Reproducibility as a Service

Abstract

Recent studies demonstrated that the reproducibility of previously published computational experiments is inadequate. Many of these published computational experiments never recorded or preserved their computational environment, including packages installed in the language, libraries installed on the host system, and file locations. Researchers have created reproducibility tools to help mitigate this problem, but these tools assume the experiment currently executes. Thus, these tools do not facilitate reproducibility of the large number of published experiments. This situation is not improving; researchers continue to publish without using reproducibility tools.

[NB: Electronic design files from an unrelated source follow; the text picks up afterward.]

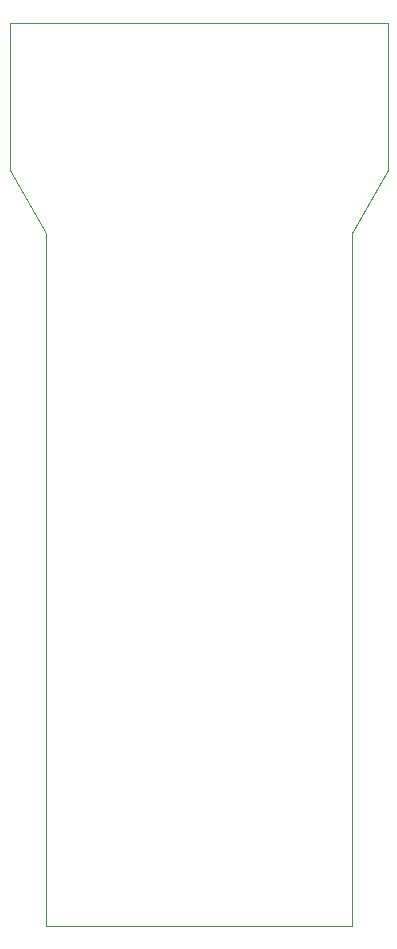
<source format=gbr>
%TF.GenerationSoftware,KiCad,Pcbnew,8.0.0*%
%TF.CreationDate,2025-04-28T20:28:04+05:30*%
%TF.ProjectId,ATA6503_mikrobus,41544136-3530-4335-9f6d-696b726f6275,rev?*%
%TF.SameCoordinates,Original*%
%TF.FileFunction,Profile,NP*%
%FSLAX46Y46*%
G04 Gerber Fmt 4.6, Leading zero omitted, Abs format (unit mm)*
G04 Created by KiCad (PCBNEW 8.0.0) date 2025-04-28 20:28:04*
%MOMM*%
%LPD*%
G01*
G04 APERTURE LIST*
%TA.AperFunction,Profile*%
%ADD10C,0.050000*%
%TD*%
G04 APERTURE END LIST*
D10*
X111760000Y-121920000D02*
X137160000Y-121920000D01*
X111506000Y-63246000D02*
X108458000Y-57912000D01*
X108458000Y-57912000D02*
X108458000Y-45466000D01*
X137414000Y-63246000D02*
X140462000Y-57912000D01*
X137414000Y-121920000D02*
X137414000Y-63246000D01*
X111506000Y-121920000D02*
X111506000Y-63246000D01*
X111760000Y-121920000D02*
X111506000Y-121920000D01*
X108458000Y-45466000D02*
X140462000Y-45466000D01*
X140462000Y-45466000D02*
X140462000Y-57912000D01*
X137160000Y-121920000D02*
X137414000Y-121920000D01*
M02*

</source>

We define a framework to distinguish between actions taken by a researcher to facilitate reproducibility in the presence of a computational environment and actions taken by a researcher to enable reproduction of an experiment when that environment has been lost to clarify the gap between what existing reproducibility tools are capable of and what is required to reproduce published experiments. The difference between these approaches lies in the availability of a computational environment. Researchers that provide access to the original computational environment perform proactive reproducibility, while those who do not enable only retroactive reproducibility. We present Reproducibility as a Service (RaaS), which is, to the best of our knowledge, the first reproducibility tool explicitly designed to facilitate retroactive reproducibility. We demonstrate how RaaS fixes many common errors found in R scripts on Harvard’s Dataverse and preserves a recreated computational environment. Finally, we discuss how a retroactive reproducibility service such as RaaS is also helpful as an ‘artifact evaluation assistant’ in a journal’s publication pipeline.

Publication
Software: Practice and Experience